Without a doubt, trading in binary options is the simplest to learn and make profits, however, it usually leaves traders amazed when they have to face the losses due to lack of skills in terms of binary option strategy. A lot of traders come into the world of binary options without acquainting themselves with binary option strategy. This becomes the main hurdle in their process of gaining profit at the time of volatile market conditions. Here we will be discussing about one of the lucrative binary option strategies called hedging strategy.

What is a hedging strategy?

Hedging is known as one of the most beneficial binary options strategies that ensure the least chances of risk involved with this trading. The aim of hedging is to decrease the risk of loosing and to increase the probability of income. To use this strategy, you need to make a bet two times- both on the price of the product increasing and decreasing. By doing that, you will make a situation where both of your bets can win and one of them will certainly win.

Hedging strategy is created to decrease the risk of investment by using call options, put options, short selling methods or future contracts. The key aim of using this strategy is to lessen the risk and probably volatility of an investment by decreasing the risk of loss. Hedging provides the benefit of locking in the current profits.

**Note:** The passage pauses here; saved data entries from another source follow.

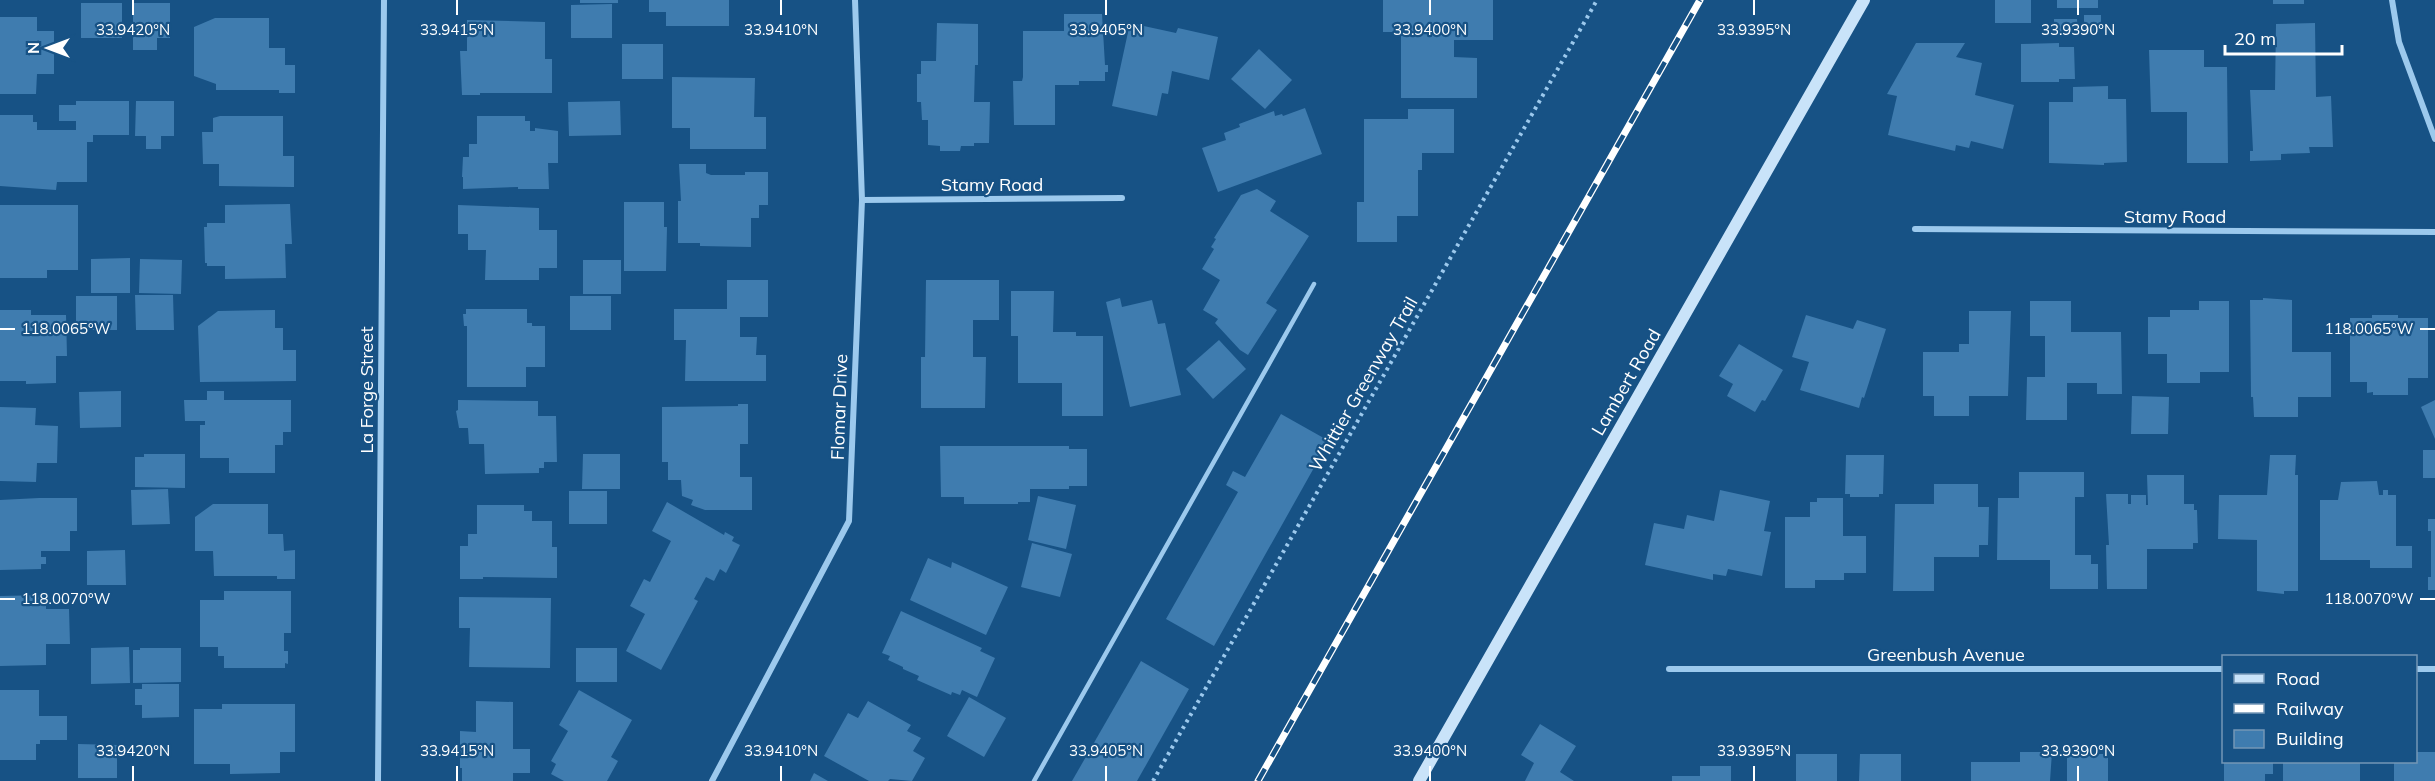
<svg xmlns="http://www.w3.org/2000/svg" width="2435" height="781" viewBox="0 0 2435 781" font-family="Mulish,sans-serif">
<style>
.building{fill:#3f7caf}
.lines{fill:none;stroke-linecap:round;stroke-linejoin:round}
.path{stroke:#9cc9ed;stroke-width:4;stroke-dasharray:3 4.5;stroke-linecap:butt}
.service{stroke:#9cc9ed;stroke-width:4.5}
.minor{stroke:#9cc9ed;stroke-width:6}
.secondary{stroke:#c9e3f9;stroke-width:12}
.rail-casing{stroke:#fff;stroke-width:7}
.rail{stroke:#175285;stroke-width:4.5;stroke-dasharray:14;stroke-linecap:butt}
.ticks{fill:none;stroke:#fff;stroke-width:2}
.labels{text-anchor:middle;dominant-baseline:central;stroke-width:4.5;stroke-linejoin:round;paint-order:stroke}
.street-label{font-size:18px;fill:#fff;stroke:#175285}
.ticks-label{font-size:15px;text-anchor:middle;fill:#fff;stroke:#175285;stroke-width:4.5;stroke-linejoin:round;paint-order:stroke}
</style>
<rect width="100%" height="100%" fill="#175285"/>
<!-- building -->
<g class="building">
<rect x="580" y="0" width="38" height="3"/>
<polygon points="649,0 729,0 729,26 666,26 666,12 649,12"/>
<polygon points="1383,0 1493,0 1493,40 1454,40 1454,57 1477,58 1477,98 1401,98 1401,32 1383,32"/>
<rect x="1995" y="0" width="36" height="23"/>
<rect x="2057" y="0" width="41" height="8"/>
<rect x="2273" y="0" width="31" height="4"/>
<rect x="81" y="3" width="41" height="35"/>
<polygon points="133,3 170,3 170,38 157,38 157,50 133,50"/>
<polygon points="612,4 612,38 571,38 571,5"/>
<polygon points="1064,14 1102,14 1105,65 1108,65 1108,72 1105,72 1105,81 1079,81 1079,85 1055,85 1055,125 1014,125 1013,81 1022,81 1023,77 1023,31 1064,31"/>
<polygon points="2084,15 2101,15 2101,31 2084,32"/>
<polygon points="0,17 37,17 37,31 54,31 54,74 37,74 36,94 0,94"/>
<polygon points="215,18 269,18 269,48 285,48 285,65 295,65 295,93 279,93 279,90 216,90 216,84 194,76 194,27"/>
<polygon points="2054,19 2077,19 2078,35 2054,35"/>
<polygon points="467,20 545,22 545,59 552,59 552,93 480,93 480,95 462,95 460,51 467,51"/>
<polygon points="937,23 978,24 978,65 975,65 974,102 990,102 989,143 974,143 974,146 961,146 960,151 940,151 940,146 928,145 928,120 922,120 921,102 917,102 917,74 921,74 921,61 936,61"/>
<polygon points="1130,23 1176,33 1178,28 1218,37 1209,80 1172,71 1168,94 1162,93 1157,116 1112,106"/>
<polygon points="2315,23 2316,97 2331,96 2333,147 2309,147 2310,153 2281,154 2281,160 2250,161 2250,151 2253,151 2250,90 2275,90 2276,24"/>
<polygon points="1916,43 1965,43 1956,57 1982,63 1975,95 2014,105 2003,149 1971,141 1969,148 1956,145 1955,151 1888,135 1897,96 1887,94"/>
<polygon points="2059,43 2059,47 2074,47 2075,79 2059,79 2059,82 2021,82 2021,44"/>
<rect x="622" y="44" width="41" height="35"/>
<polygon points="1259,49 1292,80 1265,109 1231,79"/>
<polygon points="2149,50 2204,50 2204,67 2227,67 2228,163 2187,163 2187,112 2151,112"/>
<polygon points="672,77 755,78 754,117 766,117 766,149 690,149 690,128 672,128"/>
<polygon points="2108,86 2108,99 2126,99 2127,162 2104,163 2104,165 2049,163 2049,102 2073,102 2073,87"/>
<polygon points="76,101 129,101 129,135 93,135 93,142 87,142 87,182 57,182 56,190 0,186 0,115 33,115 33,122 37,122 37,130 76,130 76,121 59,121 59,105 76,105"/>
<polygon points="136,101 174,101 174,136 161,136 161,149 146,149 146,136 135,136"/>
<polygon points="620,101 621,135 569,136 568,102"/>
<polygon points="1305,108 1322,154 1218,192 1202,148 1226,140 1224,133 1240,127 1239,124 1274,111 1275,116 1282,114 1283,116"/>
<polygon points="1408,109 1454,109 1454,153 1422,153 1422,170 1418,170 1418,216 1397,216 1397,242 1357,242 1357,202 1364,202 1364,119 1408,119"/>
<polygon points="220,116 283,116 283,156 294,156 294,187 219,186 219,164 203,164 202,132 213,132 213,118"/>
<polygon points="477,116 525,116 525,121 530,121 530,131 535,131 535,128 558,131 558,163 548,163 549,189 518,189 518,187 463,189 463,177 462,177 463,157 469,157 469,144 477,144"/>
<polygon points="679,164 706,164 706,173 711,175 745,175 745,172 768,172 768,205 759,205 759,218 751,218 751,247 700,246 700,243 678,243 678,201 681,201"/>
<polygon points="1257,189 1276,201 1270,211 1309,236 1266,303 1277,310 1248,355 1240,350 1215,323 1218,319 1203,310 1220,280 1202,269 1214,249 1211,247 1216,239 1214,238 1241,195"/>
<polygon points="624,202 664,202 664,227 667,227 666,271 624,271"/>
<polygon points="290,204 292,244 285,244 286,278 225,279 225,266 207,266 207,263 205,263 204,227 207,227 207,223 225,223 225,205"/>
<polygon points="0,205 78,205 78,270 47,270 47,278 0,278"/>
<polygon points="458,205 539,208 539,230 557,230 557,268 539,268 539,280 485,280 486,250 468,250 468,234 458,234"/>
<polygon points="130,258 130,293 91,293 91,259"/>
<polygon points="140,259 182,260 181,294 139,293"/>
<rect x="583" y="260" width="38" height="34"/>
<polygon points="727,280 768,280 768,317 740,317 740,337 757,337 756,355 766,355 766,381 685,381 686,340 674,340 674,309 727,309"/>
<polygon points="926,280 999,280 999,320 973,320 973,357 986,357 985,408 921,408 921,357 925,357"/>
<polygon points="1011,291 1054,291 1053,332 1076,332 1076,336 1103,336 1103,416 1062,416 1062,383 1018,383 1018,336 1011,336"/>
<polygon points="135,295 173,295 174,330 136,330"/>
<rect x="76" y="296" width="41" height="34"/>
<rect x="570" y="296" width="41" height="34"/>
<polygon points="1120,298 1122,307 1152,300 1158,324 1165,323 1181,395 1130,407 1106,302"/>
<polygon points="2263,298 2292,300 2292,352 2331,352 2331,397 2298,397 2298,417 2254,417 2253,397 2251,397 2250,300 2263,300"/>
<polygon points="2030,301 2071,301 2071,332 2121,332 2122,394 2097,394 2097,383 2067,383 2067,420 2026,420 2027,377 2045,377 2045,336 2030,336"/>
<polygon points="2199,301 2229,301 2229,372 2200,372 2200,383 2167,383 2167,354 2148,354 2148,317 2170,317 2170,310 2199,310"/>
<polygon points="466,309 527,309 527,323 532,323 532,326 545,326 545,367 526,367 526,387 467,387 467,326 464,326 463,314 466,314"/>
<polygon points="0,310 31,310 31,315 66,315 67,356 56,356 56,383 26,384 26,381 0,381"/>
<polygon points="275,310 275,328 283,328 283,350 296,350 296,381 200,382 198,326 218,311"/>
<polygon points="1969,311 2011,311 2008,396 1969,396 1969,416 1934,416 1934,396 1923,396 1923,352 1959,352 1959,344 1969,344"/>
<polygon points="1806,315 1853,329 1857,320 1886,329 1864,398 1862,397 1859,408 1800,390 1809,362 1792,357"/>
<polygon points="2372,315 2398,315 2398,318 2428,318 2428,378 2408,378 2408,395 2373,395 2373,392 2367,393 2367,382 2350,382 2350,318 2372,318"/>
<polygon points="1219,340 1246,369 1213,399 1186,369"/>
<polygon points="1739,344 1783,370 1765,401 1762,400 1755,412 1727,396 1733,384 1719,376"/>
<polygon points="121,391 121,427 80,428 79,392"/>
<polygon points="207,391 224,391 224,400 291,400 291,432 283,432 283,445 275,445 275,473 229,473 229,458 200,458 200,425 205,425 205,421 185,421 184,400 207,400"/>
<polygon points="2132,396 2169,397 2168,434 2131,434"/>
<polygon points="458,400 538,401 538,416 556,416 557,462 544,462 544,468 539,468 539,473 485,474 484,444 469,444 468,428 459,428 456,411 458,410"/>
<polygon points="2435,400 2435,439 2421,407"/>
<polygon points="738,404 748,404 748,444 740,444 740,477 752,477 752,510 705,510 691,505 693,500 682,496 681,480 668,480 668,462 662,462 662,407 738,406"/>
<polygon points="0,407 36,408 35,425 58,426 57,463 37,463 36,482 0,481"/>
<polygon points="1281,414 1329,441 1214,646 1166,619 1238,492 1226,485 1233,471 1245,477"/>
<polygon points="940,446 1069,446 1069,449 1087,449 1087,486 1069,486 1069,489 1030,489 1030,502 1018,502 1018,504 964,504 964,497 941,497"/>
<rect x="2423" y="450" width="12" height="28"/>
<polygon points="144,454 185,454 185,488 135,487 135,457 144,457"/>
<polygon points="583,454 620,454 620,489 582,489"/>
<polygon points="1846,455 1884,455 1883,494 1879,494 1879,497 1850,497 1850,494 1845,494"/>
<polygon points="2270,455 2296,455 2295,475 2298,475 2298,591 2284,591 2284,594 2257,591 2257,540 2218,539 2219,495 2267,495"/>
<polygon points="2019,472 2084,472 2084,497 2075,497 2075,555 2091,555 2091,564 2098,564 2098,589 2050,589 2050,560 1997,560 1998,498 2019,498"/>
<polygon points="2147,475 2184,475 2184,504 2194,504 2194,510 2197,510 2198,543 2193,543 2193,549 2147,549 2147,589 2107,589 2106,545 2109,545 2106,494 2128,494 2128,504 2131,504 2131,495 2146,495 2146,505 2148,505"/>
<polygon points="2377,481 2379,495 2383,495 2383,490 2388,490 2388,495 2396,495 2396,546 2412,546 2412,568 2370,568 2370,560 2320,560 2320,500 2338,500 2341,482"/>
<polygon points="1934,484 1978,484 1978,507 1989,507 1988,545 1979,545 1979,557 1934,557 1934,591 1893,591 1895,504 1934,504"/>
<polygon points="168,489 170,524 132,525 131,490"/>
<polygon points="1720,490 1770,501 1764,531 1771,532 1762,576 1728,569 1726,576 1713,574 1713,580 1645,565 1654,523 1684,529 1687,515 1714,521"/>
<rect x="569" y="491" width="38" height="33"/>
<polygon points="1038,496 1076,505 1066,549 1028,540"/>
<polygon points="39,498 77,498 77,531 70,531 70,551 41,551 41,557 46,557 46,564 41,564 41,569 0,570 0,500"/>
<polygon points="1817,498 1843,498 1843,536 1866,536 1866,573 1844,573 1844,580 1815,580 1815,588 1785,588 1785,517 1810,517 1810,502 1817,502"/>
<polygon points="667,502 724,535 725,532 734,537 732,541 740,545 726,573 720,569 714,581 706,577 694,599 698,601 661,670 626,651 645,614 630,606 644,579 650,582 671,541 652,531"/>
<polygon points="213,504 268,504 268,534 283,534 284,551 295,550 295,579 277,579 277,576 214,576 213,551 195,551 195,517"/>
<polygon points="477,505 524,505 524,511 532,511 532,521 552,521 552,547 557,547 557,578 483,577 483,579 460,579 460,546 468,546 468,534 477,534"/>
<polygon points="2428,519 2435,519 2435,590 2428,590 2428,577 2431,577 2431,531 2428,531"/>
<polygon points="1032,543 1072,554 1060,597 1021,587"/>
<polygon points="125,550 126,585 87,585 87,551"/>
<polygon points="928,558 951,568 952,562 1008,587 986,635 910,600"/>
<polygon points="224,591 291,591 291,633 284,633 284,651 288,651 288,664 285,663 285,668 224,668 224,656 218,656 218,647 200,647 200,600 224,600"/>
<polygon points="46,595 46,609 69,609 70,644 46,644 46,665 0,666 0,596"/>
<polygon points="459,597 551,598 550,668 469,667 470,628 459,628"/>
<polygon points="901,611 982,648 980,651 995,658 977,697 962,690 960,695 952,692 951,695 917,680 919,676 903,669 903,667 888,660 890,656 882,653"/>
<polygon points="129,647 130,683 91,684 91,648"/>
<polygon points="140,648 181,648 181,682 133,683 133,650 140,650"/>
<rect x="576" y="648" width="41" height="34"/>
<polygon points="1141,661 1189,689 1137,781 1072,781"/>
<polygon points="142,684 179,684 179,717 142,718 142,705 135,705 135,689 142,689"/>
<polygon points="0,690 39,690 39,716 67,716 67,740 40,740 40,744 36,744 36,760 0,760"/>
<polygon points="579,690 632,720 611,757 618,761 607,781 564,781 551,774 556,764 551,761 568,731 559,725"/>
<polygon points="969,697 1006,718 984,757 947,736"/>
<polygon points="476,701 513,702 513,749 530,749 530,773 513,773 513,781 462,781 462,768 460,768 460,731 476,732"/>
<polygon points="868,701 911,725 907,731 921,738 913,751 925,758 912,781 890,779 888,781 869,781 824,756 848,713 858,718"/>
<polygon points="222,704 295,704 295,752 280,752 280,773 230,774 230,764 194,764 194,709 222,709"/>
<polygon points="1540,724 1576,746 1560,772 1574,781 1525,781 1534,763 1521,755"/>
<polygon points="78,744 117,745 117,778 78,778"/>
<polygon points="2020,752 2052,752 2050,781 1971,781 1971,762 2020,762"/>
<polygon points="2416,752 2435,752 2435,781 2394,781 2394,762 2416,762"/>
<rect x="1796" y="754" width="41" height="27"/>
<polygon points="1860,754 1901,754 1901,781 1859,781"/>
<rect x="2067" y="754" width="41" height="27"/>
<polygon points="2224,762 2273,762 2273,774 2265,774 2265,781 2224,781"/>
<rect x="2283" y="762" width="77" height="19"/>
<polygon points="1700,766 1731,766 1731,781 1672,781 1672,776 1700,776"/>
<polygon points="814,773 828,781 810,781"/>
</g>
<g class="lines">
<!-- path -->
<polyline class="path" points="1153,781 1597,0"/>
<!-- service -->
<polyline class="service" points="1034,781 1314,284"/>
<!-- minor -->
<g class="minor">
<polyline points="2392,0 2399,42 2435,139"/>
<polyline points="862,200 1122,198"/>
<polyline points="1915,229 2435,232"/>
<polyline points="1669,669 2224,669"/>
<polyline points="2416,669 2435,669"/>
<polyline points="378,781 384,0"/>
<polyline points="712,781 849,521 862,200 855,0"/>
</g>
<!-- secondary -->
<polyline class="secondary" points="1419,781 1864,0"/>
<!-- rail casing -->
<g class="rail-casing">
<polyline id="rail" points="1258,781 1700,0"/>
</g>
<!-- rail -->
<use href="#rail" class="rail"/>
</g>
<!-- ticks -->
<path class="ticks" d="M133,0V15M457,0V15M781,0V15M1106,0V15M1430,0V15M1754,0V15M2078,0V15M0,329H15M2420,329H2435M0,599H15M2420,599H2435M133,766V781M457,766V781M781,766V781M1106,766V781M1430,766V781M1754,766V781M2078,766V781"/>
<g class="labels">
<!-- street labels -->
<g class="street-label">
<text x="992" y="184">Stamy Road</text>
<text x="2175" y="216">Stamy Road</text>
<text transform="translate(1626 382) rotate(-60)">Lambert Road</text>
<text transform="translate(1363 384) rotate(-60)">Whittier Greenway Trail</text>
<text transform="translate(366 390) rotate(-90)">La Forge Street</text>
<text transform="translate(839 407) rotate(-88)">Flomar Drive</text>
<text x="1946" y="654">Greenbush Avenue</text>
</g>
</g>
<g class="ticks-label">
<text x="133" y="35">33.9420°N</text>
<text x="457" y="35">33.9415°N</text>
<text x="781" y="35">33.9410°N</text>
<text x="1106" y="35">33.9405°N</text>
<text x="1430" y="35">33.9400°N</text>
<text x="1754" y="35">33.9395°N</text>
<text x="2078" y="35">33.9390°N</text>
<text x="2369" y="334">118.0065°W</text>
<text x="66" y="334">118.0065°W</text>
<text x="2369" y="604">118.0070°W</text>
<text x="66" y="604">118.0070°W</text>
<text x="133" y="756">33.9420°N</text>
<text x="457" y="756">33.9415°N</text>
<text x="781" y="756">33.9410°N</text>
<text x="1106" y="756">33.9405°N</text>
<text x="1430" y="756">33.9400°N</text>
<text x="1754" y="756">33.9395°N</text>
<text x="2078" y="756">33.9390°N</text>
</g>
<!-- legend -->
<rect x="2222" y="655" width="195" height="108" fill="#175285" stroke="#7497b6" stroke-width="1.5"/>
<rect x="2234" y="674" width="30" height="9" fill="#c9e3f9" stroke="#7497b6" stroke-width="1.5"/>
<text x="2276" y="685" font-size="18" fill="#ffffff">Road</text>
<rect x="2234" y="704" width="30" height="9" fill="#ffffff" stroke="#7497b6" stroke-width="1.5"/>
<text x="2276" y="715" font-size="18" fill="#ffffff">Railway</text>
<rect x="2234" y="730" width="30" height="18" fill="#3f7caf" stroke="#7497b6" stroke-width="1.5"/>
<text x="2276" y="745" font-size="18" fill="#ffffff">Building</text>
<!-- north arrow -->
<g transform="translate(48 48) rotate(270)" stroke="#175285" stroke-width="4.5" paint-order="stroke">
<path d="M0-4.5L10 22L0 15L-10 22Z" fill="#ffffff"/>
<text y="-9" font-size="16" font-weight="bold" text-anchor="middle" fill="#ffffff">N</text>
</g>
<!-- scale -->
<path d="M2225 45v9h117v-9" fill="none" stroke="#ffffff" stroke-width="3"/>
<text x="2234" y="45" font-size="18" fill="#ffffff" stroke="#175285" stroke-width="4.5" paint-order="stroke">20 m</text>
</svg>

Basic binary options hedging method

  • During the first fifteen minutes of a trading period, try to choose a strike/entry price that looks like it may be either near the bottom or the top of a trend.
  • Wait for some time to check the price movement of the asset.
  • Approximately ten minutes before the lockout, start looking for a second position. This could either be the same as your previous position or opposite to it, depending on the progress of the asset movement.
  • If your first position is deep in the money, it is better to leave it alone.
  • If your original position is seriously out of money, you can either leave it alone, cut your expected looses and move to the next trade, or you can try to strategically place 2 more trades to make a profitability range.
  • If the asset price is trading almost flat from the original position, you can consider placing a trade moving in the opposite direction in order to limit your expected losses.

Advantages of this strategy

  • Can be used in a small period of time (15 minutes)
  • Very profitable if used correctly
  • Good for beginners, easy to understand and use.
  • By using this trading strategy, you can easily present yourself with both a chance to make substantial gains or safely exit bad positions with minimum losses.